**Exercise aim:** From the listing below, extract every line containing "Güzelyurt".

**Exercise material:**
───

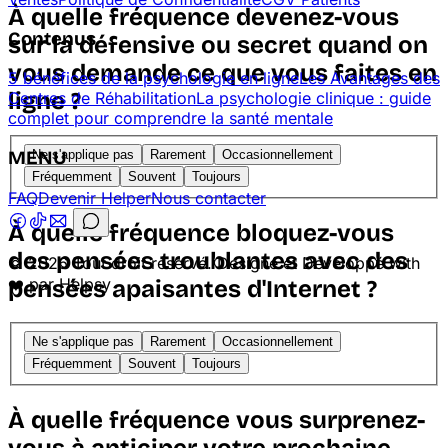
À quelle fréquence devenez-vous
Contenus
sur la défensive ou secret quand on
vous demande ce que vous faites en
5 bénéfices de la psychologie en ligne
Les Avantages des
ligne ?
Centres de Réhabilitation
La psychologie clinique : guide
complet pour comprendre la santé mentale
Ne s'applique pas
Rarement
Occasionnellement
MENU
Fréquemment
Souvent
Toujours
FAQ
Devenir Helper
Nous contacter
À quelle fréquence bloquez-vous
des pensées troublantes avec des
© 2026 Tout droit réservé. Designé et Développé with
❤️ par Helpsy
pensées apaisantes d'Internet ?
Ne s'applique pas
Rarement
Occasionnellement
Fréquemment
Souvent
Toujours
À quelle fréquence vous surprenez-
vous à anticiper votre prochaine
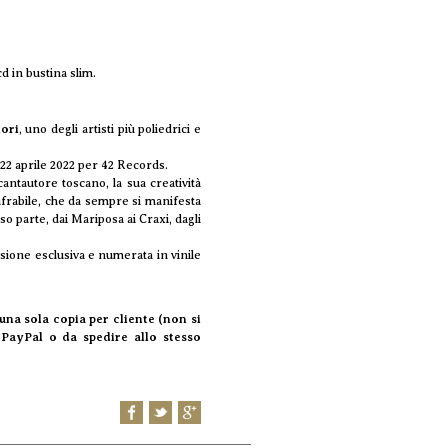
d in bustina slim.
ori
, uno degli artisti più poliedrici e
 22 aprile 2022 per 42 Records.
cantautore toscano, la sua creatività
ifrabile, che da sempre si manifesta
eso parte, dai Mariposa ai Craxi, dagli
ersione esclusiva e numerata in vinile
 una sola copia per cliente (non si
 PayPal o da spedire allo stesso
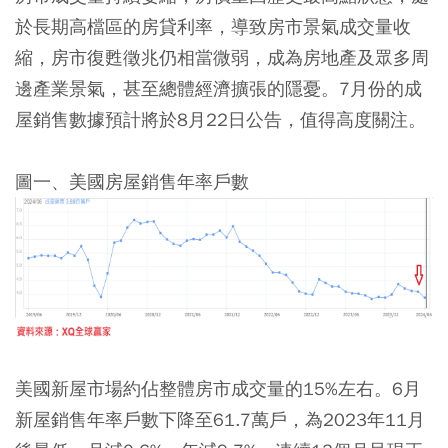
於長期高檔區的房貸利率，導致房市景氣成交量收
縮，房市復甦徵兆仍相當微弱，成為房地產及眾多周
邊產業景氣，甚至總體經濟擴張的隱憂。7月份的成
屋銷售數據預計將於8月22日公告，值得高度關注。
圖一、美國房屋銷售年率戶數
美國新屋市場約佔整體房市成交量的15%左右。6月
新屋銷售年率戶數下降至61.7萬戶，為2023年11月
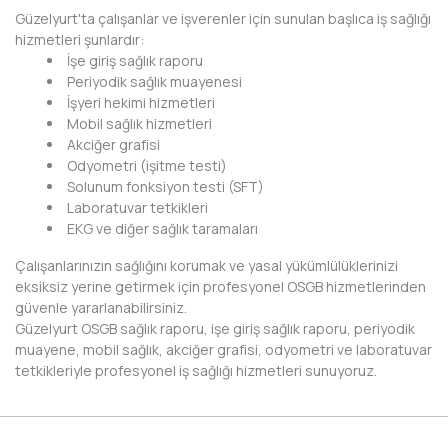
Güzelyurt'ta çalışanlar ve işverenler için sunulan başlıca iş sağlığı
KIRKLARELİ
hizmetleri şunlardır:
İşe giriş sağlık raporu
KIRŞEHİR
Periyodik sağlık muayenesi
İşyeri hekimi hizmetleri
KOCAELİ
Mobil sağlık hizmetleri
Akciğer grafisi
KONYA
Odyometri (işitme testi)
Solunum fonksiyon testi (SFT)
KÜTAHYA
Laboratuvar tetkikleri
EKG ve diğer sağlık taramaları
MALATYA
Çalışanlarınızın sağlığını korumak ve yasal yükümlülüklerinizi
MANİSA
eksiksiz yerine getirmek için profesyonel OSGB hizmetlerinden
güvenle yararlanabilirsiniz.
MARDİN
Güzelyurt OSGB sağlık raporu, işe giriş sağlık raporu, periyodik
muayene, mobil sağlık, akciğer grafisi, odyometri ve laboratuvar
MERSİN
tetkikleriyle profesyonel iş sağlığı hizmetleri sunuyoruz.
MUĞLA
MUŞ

───

**Exercise response:**
Güzelyurt'ta çalışanlar ve işverenler için sunulan başlıca iş sağlığı
Güzelyurt OSGB sağlık raporu, işe giriş sağlık raporu, periyodik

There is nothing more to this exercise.